In an earlier blog post, we spoke about typical predictive models that are built in a CRM setting: the propensity of a customer to transact (either unconditionally, or of a specific type or in a specific product category), churn, repeat a transaction etc. In this pot, we shall discuss an additional model type, namely the propensity to engage with a brand when targeted through a specific channel.
Currently, businesses have multiple channels through which they can contact customers: SMS, Email, WhatsApp, App Notifications etc. These vary by both cost and effectiveness – naturally, the channels that cost more tend to have a higher engagement rate! So, the obvious question before a decision maker is, how to pick the channel to use, and for whom?
There are a number of factors that play into this – budgets, channel effectiveness, the possibility of using a combination of outreaches to achieve the objective and other practical constraints.
Imagine a setting where we have an overall budget, a set of channels, and historically observed response effectiveness scores for each channel. At a broad level, we can model this as follows:
Feature engineering
Whenever we are faced with a modelling question of this nature, we can reframe it as: Given what we know today, can we predict…?
The key phrase there is: what we know today. Obviously, this includes the kind of features we were computing anyway for the other model types. However, we might need to focus a bit more on features that track past outreaches and their corresponding response. For instance:
- How many outreaches did we make to this customer in the last N days? (Overall and by channel)
- What percentage of these outreaches (overall and by channel) resulted in a delivery/open/read/click/transaction event?
- What was the specific response status of the last few outreaches (overall and by channel)?
These matter especially when it comes to predicting something like WhatsApp delivery because, more than the customer’s favourite purchase category, it is the past engagement history through WhatsApp that is more likely to determine whether the next message will get delivered.
Model building pipeline
This will be somewhat like the way other models are built, but with one crucial difference: The data here will not be for all customers, but rather for customers who have actually been targeted in the past.

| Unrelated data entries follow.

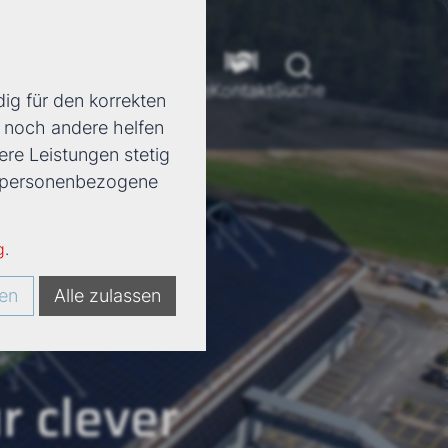
Suche
ools
Unternehmen
Karriere
Kontakt
ig für den korrekten
d noch andere helfen
ere Leistungen stetig
e, personenbezogene
g
.
en
Alle zulassen
r clever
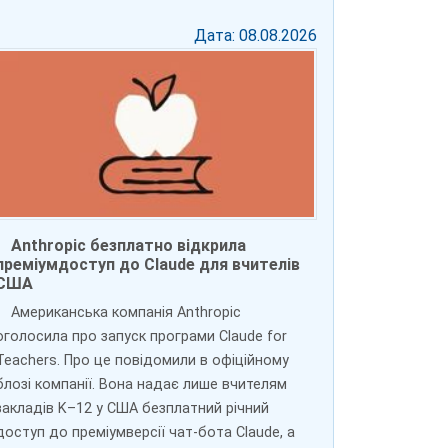
Дата: 08.08.2026
Anthropic безплатно відкрила
преміумдоступ до Claude для вчителів
США
Американська компанія Anthropic
оголосила про запуск програми Claude for
Teachers. Про це повідомили в офіційному
блозі компанії. Вона надає лише вчителям
закладів K–12 у США безплатний річний
доступ до преміумверсії чат-бота Claude, а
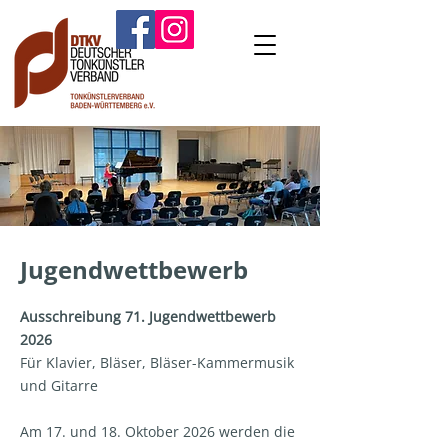
Jugendwettbewerb
Ausschreibung 71. Jugendwettbewerb
2026
Für Klavier, Bläser, Bläser-Kammermusik
und Gitarre
Am 17. und 18. Oktober 2026 werden die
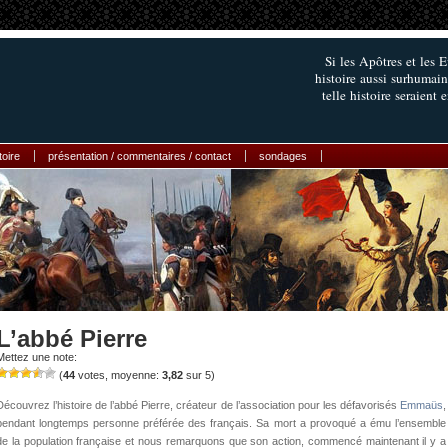
Si les Apôtres et les
histoire aussi surhumain
telle histoire seraient 
toire
présentation / commentaires / contact
sondages
L’abbé Pierre
Mettez une note:
(
44
votes, moyenne:
3,82
sur 5)
Découvrez l’histoire de l’abbé Pierre, créateur de l’association pour les défavorisés
Emmaüs
,
pendant longtemps personne préférée des français. Sa mort a provoqué a ému l’ensemble
de la population française et nous remarquons que son action, commencé maintenant il y a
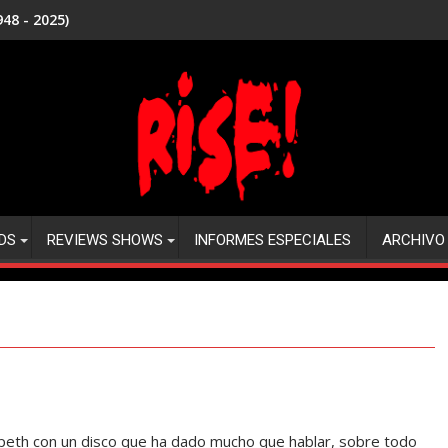
48 - 2025)
DS
REVIEWS SHOWS
INFORMES ESPECIALES
ARCHIVO
th con un disco que ha dado mucho que hablar, sobre todo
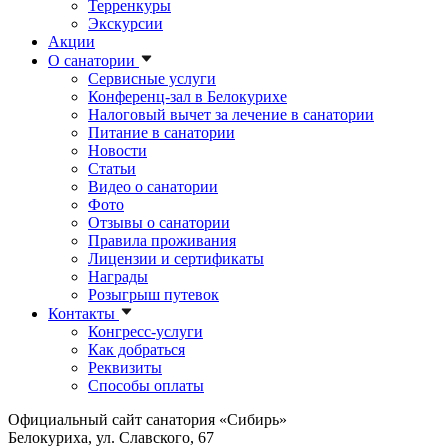
Терренкуры
Экскурсии
Акции
О санатории
Сервисные услуги
Конференц-зал в Белокурихе
Налоговый вычет за лечение в санатории
Питание в санатории
Новости
Статьи
Видео о санатории
Фото
Отзывы о санатории
Правила проживания
Лицензии и сертификаты
Награды
Розыгрыш путевок
Контакты
Конгресс-услуги
Как добраться
Реквизиты
Способы оплаты
Официальный сайт санатория «Сибирь»
Белокуриха, ул. Славского, 67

For instance, consider the problem of predicting who will read a WhatsApp message. Out of a database of, say 1M customers, let us assume that 200K were targeted through WhatsApp in the week of 6-12 Jan 2025. For these 200K customers, we can calculate the feature list as of the end of 5 Jan 2025. We can then calculate the target variable as 1 or 0 if they read the message sent to them between 6-12 Jan 2025.
By doing this over a period of several weeks, we can collate data about which customers responded to their outreach, and how it correlates with what we knew about them prior to that outreach. It is possible that the same customer appears in the dataset based on the measurement at different points in time. This way, if there is a customer whose other characteristics remained more or less the same, but response changed based on the outreach history, it gets captured within the model.
The rest of the pipeline remains the same.
Performance evaluation
There is an interesting aspect to performance evaluation when it comes to channel response models. This has to do with practical constraints. For example, WhatsApp message sending may be curtailed if the read rate of marketing messages is lower than a certain threshold. This means that we want to restrict our message sending to the appropriate subset of customers wherein the read rate is maintained.
What does this mean from a performance evaluation standpoint?
Imagine that we do a validation of our model on 100k customers from historical data. To simplify, use the example we discussed in the previous section, and imagine that 80k out of the 200k customers who were targeted between 6-12 Jan 2025 are used for validation. Which means, the model is built on the remaining 120k customers, and it is used to generate scores for these 80k customers in the validation sample. Let us take these 80k customers and divide them into 10 deciles based on the model score – the first decile contains customers with the top 10% of scores, the second decile contains those with the next 10% and so on. The table below depicts the actual response seen in each of these deciles (since this is from the historical data, we already have that information).
Decile | #Customers | #Read | Cumulative #Read | %Read of Total Read (Cumulative) | %Read of Total Targeted (Cumulative) |
1 | 8000 | 6000 | 6000 | 30% | 75% |
2 | 8000 | 5000 | 11000 | 55% | 69% |
3 | 8000 | 3000 | 14000 | 70% | 58% |
4 | 8000 | 1600 | 15600 | 78% | 49% |
5 | 8000 | 1400 | 17000 | 85% | 43% |
6 | 8000 | 1000 | 18000 | 90% | 38% |
7 | 8000 | 800 | 18800 | 94% | 34% |
8 | 8000 | 600 | 19400 | 97% | 30% |
9 | 8000 | 400 | 19800 | 99% | 28% |
10 | 8000 | 200 | 20000 | 100% | 25% |
If we wish to ensure a read rate of at least 40%, then we can target the top 5 deciles, which has historically given us a rate of 43% according to the table above. On the other hand, if there is no read rate constraint and we wish to target enough people to get at least 75% of those who might read the message, then the top 4 deciles will do.
In conclusion…
Solving the budget allocation problem for various channels requires a lot of moving parts to be resolved. But better decisions are made with better data, so predicting the likely effectiveness of each channel at a customer level allows us to then make the best decision at that level.